EXERCISE DETAILS:
Below this sentence is a listing; return exactly its lines from the one with "[130,331,1077,345] [130,351,630,365] [130,380,292,393]" to the one with "[976,645,996,655] and -> [196,561,209,567] or", both kept, and nothing more.

DATASET RECORDS:
══════════

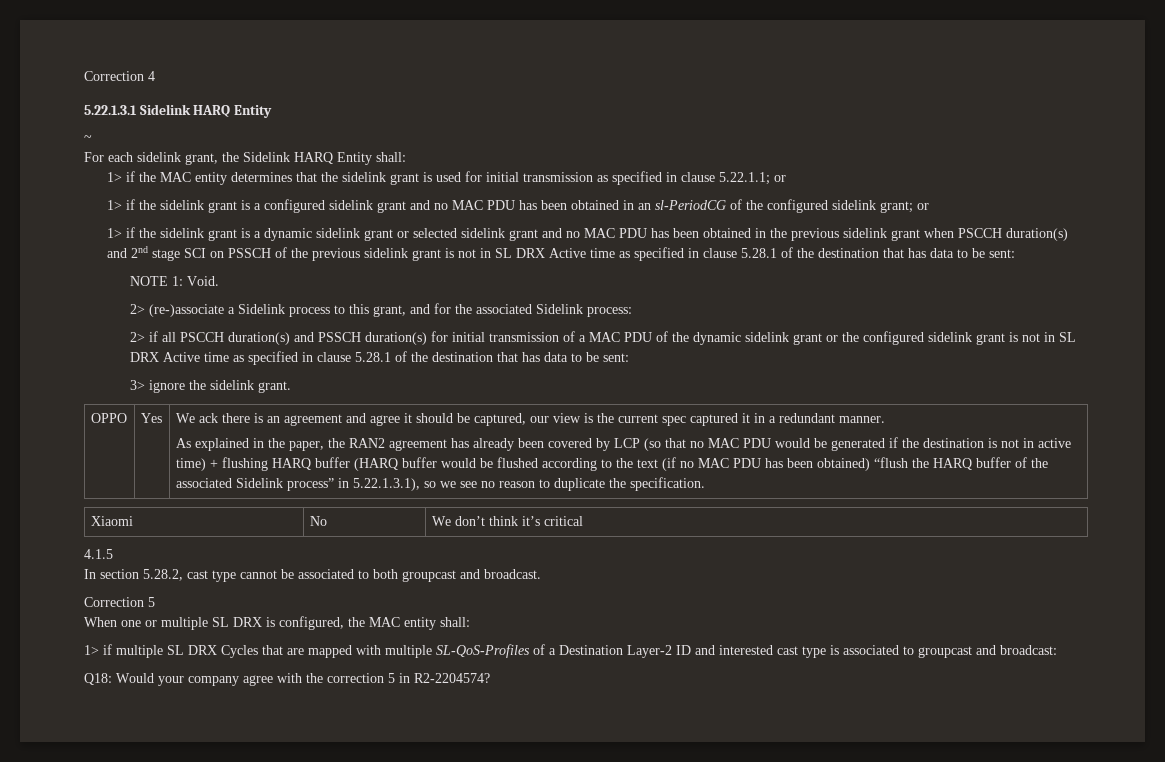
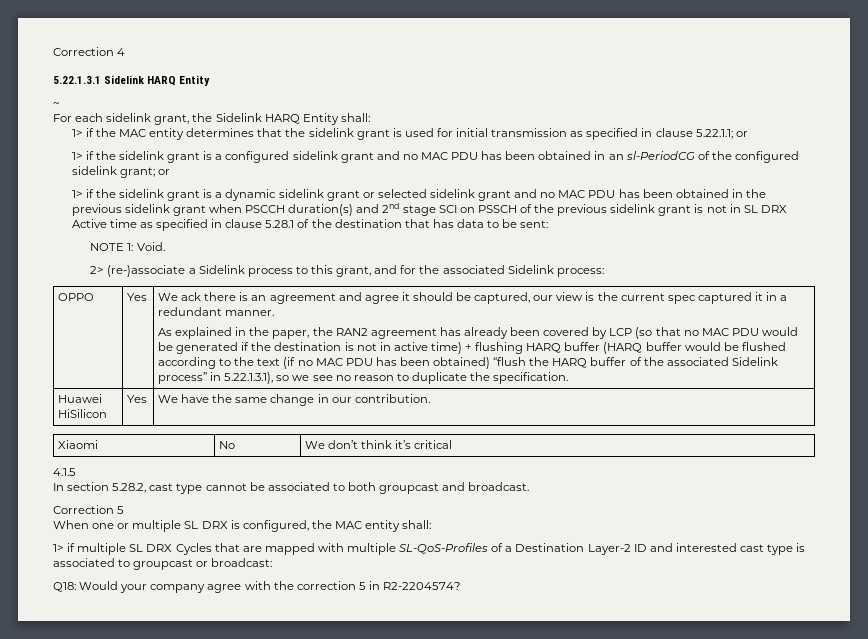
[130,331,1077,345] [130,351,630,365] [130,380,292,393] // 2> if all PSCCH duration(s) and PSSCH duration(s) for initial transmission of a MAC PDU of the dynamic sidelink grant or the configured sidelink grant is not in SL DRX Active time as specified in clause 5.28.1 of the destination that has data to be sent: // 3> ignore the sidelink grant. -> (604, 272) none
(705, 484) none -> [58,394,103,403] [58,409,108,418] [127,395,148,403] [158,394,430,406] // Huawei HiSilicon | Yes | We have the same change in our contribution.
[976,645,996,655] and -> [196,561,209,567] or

══════════

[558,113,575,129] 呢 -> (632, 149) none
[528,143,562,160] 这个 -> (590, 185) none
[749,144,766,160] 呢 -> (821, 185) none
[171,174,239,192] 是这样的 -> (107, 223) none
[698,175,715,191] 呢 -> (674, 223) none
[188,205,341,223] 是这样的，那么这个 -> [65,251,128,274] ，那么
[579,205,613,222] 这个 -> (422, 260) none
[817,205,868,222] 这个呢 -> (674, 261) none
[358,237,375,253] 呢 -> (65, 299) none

══════════

OUTPUT OF THE EXERCISE:
[130,331,1077,345] [130,351,630,365] [130,380,292,393] // 2> if all PSCCH duration(s) and PSSCH duration(s) for initial transmission of a MAC PDU of the dynamic sidelink grant or the configured sidelink grant is not in SL DRX Active time as specified in clause 5.28.1 of the destination that has data to be sent: // 3> ignore the sidelink grant. -> (604, 272) none
(705, 484) none -> [58,394,103,403] [58,409,108,418] [127,395,148,403] [158,394,430,406] // Huawei HiSilicon | Yes | We have the same change in our contribution.
[976,645,996,655] and -> [196,561,209,567] or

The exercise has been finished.